HOW TO COMPLETE THIS TASK:
Every entry needs to be written out again exactly.

**********

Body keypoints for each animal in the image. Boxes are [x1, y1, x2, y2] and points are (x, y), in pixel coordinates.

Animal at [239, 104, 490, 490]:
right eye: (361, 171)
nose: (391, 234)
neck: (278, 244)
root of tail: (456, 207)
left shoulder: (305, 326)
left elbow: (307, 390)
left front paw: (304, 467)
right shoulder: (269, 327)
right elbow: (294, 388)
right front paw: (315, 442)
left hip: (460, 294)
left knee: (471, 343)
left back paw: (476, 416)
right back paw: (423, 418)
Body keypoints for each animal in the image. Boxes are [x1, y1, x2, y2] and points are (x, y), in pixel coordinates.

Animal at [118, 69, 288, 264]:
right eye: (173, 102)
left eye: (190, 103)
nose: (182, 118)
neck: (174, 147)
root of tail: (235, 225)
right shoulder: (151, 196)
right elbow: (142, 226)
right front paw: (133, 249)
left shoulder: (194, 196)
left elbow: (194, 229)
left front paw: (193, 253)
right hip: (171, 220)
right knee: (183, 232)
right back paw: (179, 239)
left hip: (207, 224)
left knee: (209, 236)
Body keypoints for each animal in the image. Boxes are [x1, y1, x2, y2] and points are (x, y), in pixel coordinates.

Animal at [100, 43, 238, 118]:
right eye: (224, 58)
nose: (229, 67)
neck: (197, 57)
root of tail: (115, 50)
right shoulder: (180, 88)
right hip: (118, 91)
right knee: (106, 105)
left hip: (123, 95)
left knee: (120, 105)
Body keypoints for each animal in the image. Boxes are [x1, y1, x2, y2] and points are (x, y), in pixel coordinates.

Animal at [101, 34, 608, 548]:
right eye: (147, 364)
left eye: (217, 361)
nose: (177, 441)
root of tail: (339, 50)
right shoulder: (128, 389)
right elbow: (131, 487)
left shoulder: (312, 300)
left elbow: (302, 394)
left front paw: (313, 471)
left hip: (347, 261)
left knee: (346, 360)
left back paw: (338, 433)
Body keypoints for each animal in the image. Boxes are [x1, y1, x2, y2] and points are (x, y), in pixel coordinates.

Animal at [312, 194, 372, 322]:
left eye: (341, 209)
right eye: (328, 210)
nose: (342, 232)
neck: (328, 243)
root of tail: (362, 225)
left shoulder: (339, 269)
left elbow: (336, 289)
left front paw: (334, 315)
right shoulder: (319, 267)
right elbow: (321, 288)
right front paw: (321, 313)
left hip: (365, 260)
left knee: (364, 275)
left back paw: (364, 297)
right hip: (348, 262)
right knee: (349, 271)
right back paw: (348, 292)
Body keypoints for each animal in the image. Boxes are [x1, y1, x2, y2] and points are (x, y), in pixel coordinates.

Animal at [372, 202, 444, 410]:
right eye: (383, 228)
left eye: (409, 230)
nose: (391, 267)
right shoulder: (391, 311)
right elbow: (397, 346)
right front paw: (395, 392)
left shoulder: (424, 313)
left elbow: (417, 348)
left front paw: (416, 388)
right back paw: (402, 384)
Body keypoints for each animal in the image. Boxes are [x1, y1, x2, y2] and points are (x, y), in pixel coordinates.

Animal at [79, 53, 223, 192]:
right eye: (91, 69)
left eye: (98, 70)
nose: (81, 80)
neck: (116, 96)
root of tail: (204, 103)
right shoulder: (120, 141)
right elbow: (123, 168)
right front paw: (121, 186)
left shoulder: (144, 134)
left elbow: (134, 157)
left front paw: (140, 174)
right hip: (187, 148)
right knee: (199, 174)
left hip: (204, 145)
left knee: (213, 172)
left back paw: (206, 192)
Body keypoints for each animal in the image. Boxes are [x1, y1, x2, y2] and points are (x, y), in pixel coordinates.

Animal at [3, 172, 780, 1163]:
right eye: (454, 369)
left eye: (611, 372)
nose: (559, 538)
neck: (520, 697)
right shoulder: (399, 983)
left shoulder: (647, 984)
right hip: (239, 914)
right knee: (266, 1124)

**********

PROBLEM SOLUTION:
Body keypoints for each animal in the image. Boxes are [x1, y1, x2, y2] and points are (x, y), in pixel coordinates.

Animal at [239, 104, 490, 490]:
right eye: (361, 171)
nose: (391, 234)
neck: (278, 244)
root of tail: (456, 207)
left shoulder: (305, 326)
left elbow: (307, 390)
left front paw: (304, 467)
right shoulder: (269, 327)
right elbow: (294, 388)
right front paw: (315, 442)
left hip: (460, 294)
left knee: (471, 343)
left back paw: (476, 416)
right back paw: (423, 418)
Body keypoints for each animal in the image. Boxes are [x1, y1, x2, y2] and points are (x, y), in pixel coordinates.

Animal at [118, 69, 288, 264]:
right eye: (173, 102)
left eye: (190, 103)
nose: (182, 118)
neck: (174, 147)
root of tail: (235, 225)
right shoulder: (151, 196)
right elbow: (142, 226)
right front paw: (133, 249)
left shoulder: (194, 196)
left elbow: (194, 229)
left front paw: (193, 253)
right hip: (171, 220)
right knee: (183, 232)
right back paw: (179, 239)
left hip: (207, 224)
left knee: (209, 236)
Body keypoints for each animal in the image. Boxes are [x1, y1, x2, y2] and points are (x, y), in pixel coordinates.

Animal at [100, 43, 238, 118]:
right eye: (224, 58)
nose: (229, 67)
neck: (197, 57)
root of tail: (115, 50)
right shoulder: (180, 88)
right hip: (118, 91)
right knee: (106, 105)
left hip: (123, 95)
left knee: (120, 105)
Body keypoints for each animal in the image. Boxes are [x1, y1, x2, y2] and points are (x, y), in pixel coordinates.

Animal at [101, 34, 608, 548]:
right eye: (147, 364)
left eye: (217, 361)
nose: (177, 441)
root of tail: (339, 50)
right shoulder: (128, 389)
right elbow: (131, 487)
left shoulder: (312, 300)
left elbow: (302, 394)
left front paw: (313, 471)
left hip: (347, 261)
left knee: (346, 360)
left back paw: (338, 433)
Body keypoints for each animal in the image. Boxes are [x1, y1, x2, y2] and points are (x, y), in pixel coordinates.

Animal at [312, 194, 372, 322]:
left eye: (341, 209)
right eye: (328, 210)
nose: (342, 232)
neck: (328, 243)
root of tail: (362, 225)
left shoulder: (339, 269)
left elbow: (336, 289)
left front paw: (334, 315)
right shoulder: (319, 267)
right elbow: (321, 288)
right front paw: (321, 313)
left hip: (365, 260)
left knee: (364, 275)
left back paw: (364, 297)
right hip: (348, 262)
right knee: (349, 271)
right back paw: (348, 292)
Body keypoints for each animal in the image. Boxes are [x1, y1, x2, y2] and points are (x, y), in pixel coordinates.

Animal at [372, 202, 444, 410]:
right eye: (383, 228)
left eye: (409, 230)
nose: (391, 267)
right shoulder: (391, 311)
right elbow: (397, 346)
right front paw: (395, 392)
left shoulder: (424, 313)
left elbow: (417, 348)
left front paw: (416, 388)
right back paw: (402, 384)
Body keypoints for each animal in the image. Boxes are [x1, y1, x2, y2] and points are (x, y), in pixel coordinates.

Animal at [79, 53, 223, 192]:
right eye: (91, 69)
left eye: (98, 70)
nose: (81, 80)
neck: (116, 96)
root of tail: (204, 103)
right shoulder: (120, 141)
right elbow: (123, 168)
right front paw: (121, 186)
left shoulder: (144, 134)
left elbow: (134, 157)
left front paw: (140, 174)
right hip: (187, 148)
right knee: (199, 174)
left hip: (204, 145)
left knee: (213, 172)
left back paw: (206, 192)
Body keypoints for each animal in the image. Boxes are [x1, y1, x2, y2] and points are (x, y), in pixel coordinates.

Animal at [3, 172, 780, 1163]:
right eye: (454, 369)
left eye: (611, 372)
nose: (559, 538)
neck: (520, 697)
right shoulder: (399, 983)
left shoulder: (647, 984)
right hip: (239, 914)
right knee: (266, 1124)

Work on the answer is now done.